Tuesday, June 10, 2008

June 10th Flu Update

We ran a recent story about concern over disease outbreak in North Korea. Not surprisingly, North Korea has denied it.

There's a meeting of nations going on (SAARC) and they are urging Bangladesh to fight flu harder and communicate more.

More from the meeting....India offers to share its expertise with the region.

CIDRAP on the Hong Kong outbreak.

"If another case of avian influenza is found in other retail market in Hong Kong, the government will call all chickens in the retail level," Chow said.

Hospitals in Vermont held a pandemic exercise.

Representative from Macau meets with WHO official, discussed pandemic.

According to this, airplane cabins have strong air quality systems and are safer than most crowded public places.

1 Comments:

At 6:37 PM, Blogger Wulfgang said...

Orange;

Just an casual observation about your first article concerning a suspected epidemic in North Korea affecting young children: there usually is truth in rumors. The disease actually could be either avian influenza or HFMD, since H5N1 has been widespread in South Korea over the last few months, and mainland China has suffered a very severe case of HFMD in many of it provinces, resulting in many hundreds of infant deaths there.
The bottom line for North Korea though is – if they won’t even fess up to a known hidden nuclear weapons building program and facility, or massive starvation of its citizens, why would report a rampant mysterious epidemic ? (the answer is: only if the epidemic was massive enough that they could no longer hide it).

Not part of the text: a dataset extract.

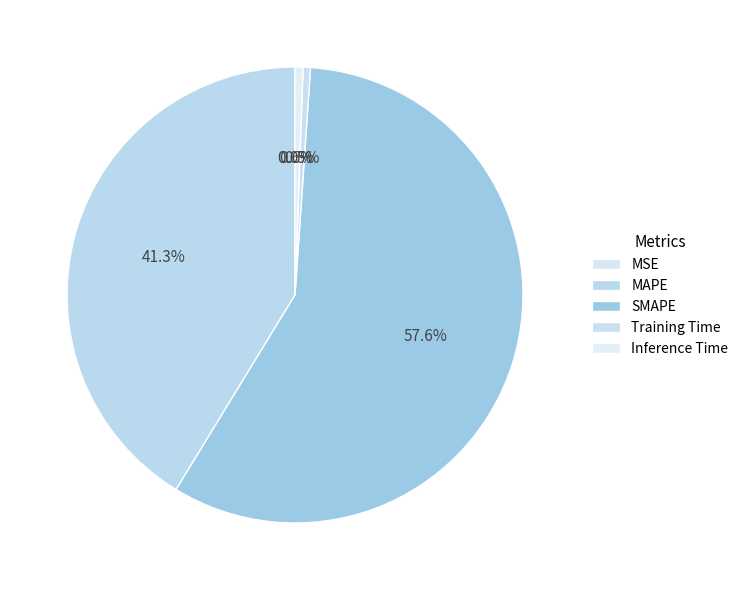

Which has a higher value, MAPE or Training Time?

MAPE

As your news articles about the SAARC nations meeting point out, it is obviously in these Asian countries best interests to share bird flu outbreaks data, surveillance and veterinary information, because they all do in fact share the same economic and social challenges, infection problems, and disease risks. These cannot approach any solution to the problem in a vacuum. By uniting their efforts into a regional strategy, there is a chance they can control the viral threat and spread, however, if they just play the “finger pointing blame-game” (as both Bangladesh and India have done on occasion), then the virus will win.

And finally I would like to tell first hand about my own experience concerning airplane travel and the increased risk of transmission of a disease: the issue is not about the quality and quantity of air being re-circulated throughout an aircraft that might cause infectious diseases like influenza to spread, it is LITERALLY who you are sitting next to. On three separate occasions over the last 20 years, I have had the misfortunate to sit next to sick individuals (sneezing, coughing, hacking, obviously running fevers). In all three instances, I came down with the same illness within a few days, and in fact, on two of those times, the passengers next to me admitted that they had the flu, but “had to get home”. Their regard for other passengers like myself was below zero on the consideration-for-others-scale.

As far as ill passengers giving sufficient thought before hand about their “fitness and consideration” to other passengers ? Forget it, most people are inconsiderate jerks when it comes to transmitting illnesses on airlines and in the work place (remember the XRTB lawyer last year – ring a bell anyone ?)

The best advice for everyone who has to travel by air in a confined cabin: avoid flying if at all possible. The seats are sized for midgets, people run to the toilet constantly, they inconsiderately talk on cell phones, and the people won’t check their elephant sized carry-on bags like they should. Getting an infectious disease like influenza just adds to the overall flying pleasure.